#### Goal of the exercise:
What you need to do is retype every entry exactly as written.

#### Data provided:
*** Block opens ***

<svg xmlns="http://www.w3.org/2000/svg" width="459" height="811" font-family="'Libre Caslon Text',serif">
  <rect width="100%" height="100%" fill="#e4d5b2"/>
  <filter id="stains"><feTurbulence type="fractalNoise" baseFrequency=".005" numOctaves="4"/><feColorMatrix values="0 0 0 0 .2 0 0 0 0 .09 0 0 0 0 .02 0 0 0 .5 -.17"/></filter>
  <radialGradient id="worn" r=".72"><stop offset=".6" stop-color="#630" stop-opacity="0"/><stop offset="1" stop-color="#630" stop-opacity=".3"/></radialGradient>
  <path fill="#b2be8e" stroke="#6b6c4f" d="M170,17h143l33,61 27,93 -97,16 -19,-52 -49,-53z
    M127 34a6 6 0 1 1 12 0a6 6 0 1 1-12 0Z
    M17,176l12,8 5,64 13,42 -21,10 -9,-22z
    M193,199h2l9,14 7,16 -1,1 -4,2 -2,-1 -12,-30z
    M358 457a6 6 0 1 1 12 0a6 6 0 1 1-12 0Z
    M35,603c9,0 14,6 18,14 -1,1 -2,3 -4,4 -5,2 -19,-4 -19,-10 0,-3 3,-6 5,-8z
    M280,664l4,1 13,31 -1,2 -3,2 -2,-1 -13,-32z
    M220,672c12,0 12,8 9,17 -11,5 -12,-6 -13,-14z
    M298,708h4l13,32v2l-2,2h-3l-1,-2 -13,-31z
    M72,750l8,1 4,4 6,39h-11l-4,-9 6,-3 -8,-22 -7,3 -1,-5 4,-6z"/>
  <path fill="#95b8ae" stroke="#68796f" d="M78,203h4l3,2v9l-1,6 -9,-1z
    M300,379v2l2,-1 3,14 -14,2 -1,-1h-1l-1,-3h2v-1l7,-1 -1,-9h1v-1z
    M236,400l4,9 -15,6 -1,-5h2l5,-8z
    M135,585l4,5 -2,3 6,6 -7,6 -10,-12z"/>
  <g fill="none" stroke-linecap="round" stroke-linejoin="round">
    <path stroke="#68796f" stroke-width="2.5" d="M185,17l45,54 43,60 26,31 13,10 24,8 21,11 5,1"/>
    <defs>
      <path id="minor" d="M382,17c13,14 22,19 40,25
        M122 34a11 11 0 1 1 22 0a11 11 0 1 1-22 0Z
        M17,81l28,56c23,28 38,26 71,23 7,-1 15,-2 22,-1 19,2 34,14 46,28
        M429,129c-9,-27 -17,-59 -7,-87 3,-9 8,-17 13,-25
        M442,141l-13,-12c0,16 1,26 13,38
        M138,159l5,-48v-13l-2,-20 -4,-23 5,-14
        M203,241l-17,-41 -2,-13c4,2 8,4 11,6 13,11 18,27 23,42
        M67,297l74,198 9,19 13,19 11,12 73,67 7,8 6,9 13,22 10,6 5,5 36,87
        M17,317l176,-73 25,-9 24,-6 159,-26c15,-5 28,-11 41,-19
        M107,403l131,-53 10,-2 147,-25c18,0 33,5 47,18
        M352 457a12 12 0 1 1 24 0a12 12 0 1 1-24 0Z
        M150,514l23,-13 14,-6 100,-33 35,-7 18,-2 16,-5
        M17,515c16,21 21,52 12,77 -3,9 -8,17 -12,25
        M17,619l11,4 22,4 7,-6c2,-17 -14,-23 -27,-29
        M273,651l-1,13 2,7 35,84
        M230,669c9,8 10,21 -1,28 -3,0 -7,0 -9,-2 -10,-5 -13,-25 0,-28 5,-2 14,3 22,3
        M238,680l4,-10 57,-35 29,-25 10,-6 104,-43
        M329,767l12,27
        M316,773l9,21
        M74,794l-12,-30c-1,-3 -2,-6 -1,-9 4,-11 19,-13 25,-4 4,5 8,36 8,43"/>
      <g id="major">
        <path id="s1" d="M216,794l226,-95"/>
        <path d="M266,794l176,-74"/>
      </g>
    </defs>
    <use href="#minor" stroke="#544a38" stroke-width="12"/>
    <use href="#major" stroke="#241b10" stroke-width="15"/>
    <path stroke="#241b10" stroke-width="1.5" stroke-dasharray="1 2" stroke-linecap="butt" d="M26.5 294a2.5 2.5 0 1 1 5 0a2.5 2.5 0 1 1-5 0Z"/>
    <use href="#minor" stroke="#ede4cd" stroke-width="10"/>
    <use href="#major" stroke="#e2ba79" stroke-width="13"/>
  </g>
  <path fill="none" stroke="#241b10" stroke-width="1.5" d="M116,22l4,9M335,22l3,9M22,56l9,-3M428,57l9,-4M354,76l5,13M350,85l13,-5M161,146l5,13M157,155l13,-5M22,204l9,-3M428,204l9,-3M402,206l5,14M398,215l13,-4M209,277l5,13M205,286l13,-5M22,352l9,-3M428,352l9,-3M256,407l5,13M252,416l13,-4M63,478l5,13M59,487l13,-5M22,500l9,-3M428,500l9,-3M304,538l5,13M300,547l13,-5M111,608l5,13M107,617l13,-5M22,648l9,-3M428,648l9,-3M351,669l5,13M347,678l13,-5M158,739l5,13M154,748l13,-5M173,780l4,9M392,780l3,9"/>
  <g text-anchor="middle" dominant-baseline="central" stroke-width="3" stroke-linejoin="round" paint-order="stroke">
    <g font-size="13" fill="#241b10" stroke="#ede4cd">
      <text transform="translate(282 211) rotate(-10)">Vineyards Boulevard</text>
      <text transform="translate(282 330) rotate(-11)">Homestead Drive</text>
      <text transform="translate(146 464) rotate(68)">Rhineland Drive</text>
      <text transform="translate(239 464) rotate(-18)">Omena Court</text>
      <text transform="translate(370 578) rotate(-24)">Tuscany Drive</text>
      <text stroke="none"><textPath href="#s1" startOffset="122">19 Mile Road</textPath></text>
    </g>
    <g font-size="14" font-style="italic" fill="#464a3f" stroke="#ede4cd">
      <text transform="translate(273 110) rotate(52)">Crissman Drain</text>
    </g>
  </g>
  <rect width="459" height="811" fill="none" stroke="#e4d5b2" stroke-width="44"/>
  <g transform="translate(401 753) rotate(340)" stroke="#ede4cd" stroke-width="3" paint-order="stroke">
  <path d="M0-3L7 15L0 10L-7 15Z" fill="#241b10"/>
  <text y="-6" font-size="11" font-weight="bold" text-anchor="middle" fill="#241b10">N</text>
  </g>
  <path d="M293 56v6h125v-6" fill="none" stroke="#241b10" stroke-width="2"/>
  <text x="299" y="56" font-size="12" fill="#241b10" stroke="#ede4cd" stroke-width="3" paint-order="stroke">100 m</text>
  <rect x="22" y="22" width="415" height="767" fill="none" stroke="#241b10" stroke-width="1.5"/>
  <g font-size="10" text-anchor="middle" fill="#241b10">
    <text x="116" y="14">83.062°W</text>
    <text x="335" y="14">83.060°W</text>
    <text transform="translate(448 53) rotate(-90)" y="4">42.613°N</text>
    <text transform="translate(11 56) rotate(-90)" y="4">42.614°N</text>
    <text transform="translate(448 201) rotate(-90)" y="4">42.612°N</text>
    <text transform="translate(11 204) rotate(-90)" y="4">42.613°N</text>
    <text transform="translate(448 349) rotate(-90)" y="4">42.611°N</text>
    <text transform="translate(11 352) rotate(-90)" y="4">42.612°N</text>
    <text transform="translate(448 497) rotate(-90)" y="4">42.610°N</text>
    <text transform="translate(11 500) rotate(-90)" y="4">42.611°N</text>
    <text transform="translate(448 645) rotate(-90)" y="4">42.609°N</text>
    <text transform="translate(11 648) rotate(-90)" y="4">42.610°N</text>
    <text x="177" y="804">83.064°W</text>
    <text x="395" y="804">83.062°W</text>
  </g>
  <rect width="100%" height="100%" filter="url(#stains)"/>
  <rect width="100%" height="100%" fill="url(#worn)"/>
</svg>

*** Block closes ***

#### Task answer:
<svg xmlns="http://www.w3.org/2000/svg" width="459" height="811" font-family="'Libre Caslon Text',serif">
  <rect width="100%" height="100%" fill="#e4d5b2"/>
  <filter id="stains"><feTurbulence type="fractalNoise" baseFrequency=".005" numOctaves="4"/><feColorMatrix values="0 0 0 0 .2 0 0 0 0 .09 0 0 0 0 .02 0 0 0 .5 -.17"/></filter>
  <radialGradient id="worn" r=".72"><stop offset=".6" stop-color="#630" stop-opacity="0"/><stop offset="1" stop-color="#630" stop-opacity=".3"/></radialGradient>
  <path fill="#b2be8e" stroke="#6b6c4f" d="M170,17h143l33,61 27,93 -97,16 -19,-52 -49,-53z
    M127 34a6 6 0 1 1 12 0a6 6 0 1 1-12 0Z
    M17,176l12,8 5,64 13,42 -21,10 -9,-22z
    M193,199h2l9,14 7,16 -1,1 -4,2 -2,-1 -12,-30z
    M358 457a6 6 0 1 1 12 0a6 6 0 1 1-12 0Z
    M35,603c9,0 14,6 18,14 -1,1 -2,3 -4,4 -5,2 -19,-4 -19,-10 0,-3 3,-6 5,-8z
    M280,664l4,1 13,31 -1,2 -3,2 -2,-1 -13,-32z
    M220,672c12,0 12,8 9,17 -11,5 -12,-6 -13,-14z
    M298,708h4l13,32v2l-2,2h-3l-1,-2 -13,-31z
    M72,750l8,1 4,4 6,39h-11l-4,-9 6,-3 -8,-22 -7,3 -1,-5 4,-6z"/>
  <path fill="#95b8ae" stroke="#68796f" d="M78,203h4l3,2v9l-1,6 -9,-1z
    M300,379v2l2,-1 3,14 -14,2 -1,-1h-1l-1,-3h2v-1l7,-1 -1,-9h1v-1z
    M236,400l4,9 -15,6 -1,-5h2l5,-8z
    M135,585l4,5 -2,3 6,6 -7,6 -10,-12z"/>
  <g fill="none" stroke-linecap="round" stroke-linejoin="round">
    <path stroke="#68796f" stroke-width="2.5" d="M185,17l45,54 43,60 26,31 13,10 24,8 21,11 5,1"/>
    <defs>
      <path id="minor" d="M382,17c13,14 22,19 40,25
        M122 34a11 11 0 1 1 22 0a11 11 0 1 1-22 0Z
        M17,81l28,56c23,28 38,26 71,23 7,-1 15,-2 22,-1 19,2 34,14 46,28
        M429,129c-9,-27 -17,-59 -7,-87 3,-9 8,-17 13,-25
        M442,141l-13,-12c0,16 1,26 13,38
        M138,159l5,-48v-13l-2,-20 -4,-23 5,-14
        M203,241l-17,-41 -2,-13c4,2 8,4 11,6 13,11 18,27 23,42
        M67,297l74,198 9,19 13,19 11,12 73,67 7,8 6,9 13,22 10,6 5,5 36,87
        M17,317l176,-73 25,-9 24,-6 159,-26c15,-5 28,-11 41,-19
        M107,403l131,-53 10,-2 147,-25c18,0 33,5 47,18
        M352 457a12 12 0 1 1 24 0a12 12 0 1 1-24 0Z
        M150,514l23,-13 14,-6 100,-33 35,-7 18,-2 16,-5
        M17,515c16,21 21,52 12,77 -3,9 -8,17 -12,25
        M17,619l11,4 22,4 7,-6c2,-17 -14,-23 -27,-29
        M273,651l-1,13 2,7 35,84
        M230,669c9,8 10,21 -1,28 -3,0 -7,0 -9,-2 -10,-5 -13,-25 0,-28 5,-2 14,3 22,3
        M238,680l4,-10 57,-35 29,-25 10,-6 104,-43
        M329,767l12,27
        M316,773l9,21
        M74,794l-12,-30c-1,-3 -2,-6 -1,-9 4,-11 19,-13 25,-4 4,5 8,36 8,43"/>
      <g id="major">
        <path id="s1" d="M216,794l226,-95"/>
        <path d="M266,794l176,-74"/>
      </g>
    </defs>
    <use href="#minor" stroke="#544a38" stroke-width="12"/>
    <use href="#major" stroke="#241b10" stroke-width="15"/>
    <path stroke="#241b10" stroke-width="1.5" stroke-dasharray="1 2" stroke-linecap="butt" d="M26.5 294a2.5 2.5 0 1 1 5 0a2.5 2.5 0 1 1-5 0Z"/>
    <use href="#minor" stroke="#ede4cd" stroke-width="10"/>
    <use href="#major" stroke="#e2ba79" stroke-width="13"/>
  </g>
  <path fill="none" stroke="#241b10" stroke-width="1.5" d="M116,22l4,9M335,22l3,9M22,56l9,-3M428,57l9,-4M354,76l5,13M350,85l13,-5M161,146l5,13M157,155l13,-5M22,204l9,-3M428,204l9,-3M402,206l5,14M398,215l13,-4M209,277l5,13M205,286l13,-5M22,352l9,-3M428,352l9,-3M256,407l5,13M252,416l13,-4M63,478l5,13M59,487l13,-5M22,500l9,-3M428,500l9,-3M304,538l5,13M300,547l13,-5M111,608l5,13M107,617l13,-5M22,648l9,-3M428,648l9,-3M351,669l5,13M347,678l13,-5M158,739l5,13M154,748l13,-5M173,780l4,9M392,780l3,9"/>
  <g text-anchor="middle" dominant-baseline="central" stroke-width="3" stroke-linejoin="round" paint-order="stroke">
    <g font-size="13" fill="#241b10" stroke="#ede4cd">
      <text transform="translate(282 211) rotate(-10)">Vineyards Boulevard</text>
      <text transform="translate(282 330) rotate(-11)">Homestead Drive</text>
      <text transform="translate(146 464) rotate(68)">Rhineland Drive</text>
      <text transform="translate(239 464) rotate(-18)">Omena Court</text>
      <text transform="translate(370 578) rotate(-24)">Tuscany Drive</text>
      <text stroke="none"><textPath href="#s1" startOffset="122">19 Mile Road</textPath></text>
    </g>
    <g font-size="14" font-style="italic" fill="#464a3f" stroke="#ede4cd">
      <text transform="translate(273 110) rotate(52)">Crissman Drain</text>
    </g>
  </g>
  <rect width="459" height="811" fill="none" stroke="#e4d5b2" stroke-width="44"/>
  <g transform="translate(401 753) rotate(340)" stroke="#ede4cd" stroke-width="3" paint-order="stroke">
  <path d="M0-3L7 15L0 10L-7 15Z" fill="#241b10"/>
  <text y="-6" font-size="11" font-weight="bold" text-anchor="middle" fill="#241b10">N</text>
  </g>
  <path d="M293 56v6h125v-6" fill="none" stroke="#241b10" stroke-width="2"/>
  <text x="299" y="56" font-size="12" fill="#241b10" stroke="#ede4cd" stroke-width="3" paint-order="stroke">100 m</text>
  <rect x="22" y="22" width="415" height="767" fill="none" stroke="#241b10" stroke-width="1.5"/>
  <g font-size="10" text-anchor="middle" fill="#241b10">
    <text x="116" y="14">83.062°W</text>
    <text x="335" y="14">83.060°W</text>
    <text transform="translate(448 53) rotate(-90)" y="4">42.613°N</text>
    <text transform="translate(11 56) rotate(-90)" y="4">42.614°N</text>
    <text transform="translate(448 201) rotate(-90)" y="4">42.612°N</text>
    <text transform="translate(11 204) rotate(-90)" y="4">42.613°N</text>
    <text transform="translate(448 349) rotate(-90)" y="4">42.611°N</text>
    <text transform="translate(11 352) rotate(-90)" y="4">42.612°N</text>
    <text transform="translate(448 497) rotate(-90)" y="4">42.610°N</text>
    <text transform="translate(11 500) rotate(-90)" y="4">42.611°N</text>
    <text transform="translate(448 645) rotate(-90)" y="4">42.609°N</text>
    <text transform="translate(11 648) rotate(-90)" y="4">42.610°N</text>
    <text x="177" y="804">83.064°W</text>
    <text x="395" y="804">83.062°W</text>
  </g>
  <rect width="100%" height="100%" filter="url(#stains)"/>
  <rect width="100%" height="100%" fill="url(#worn)"/>
</svg>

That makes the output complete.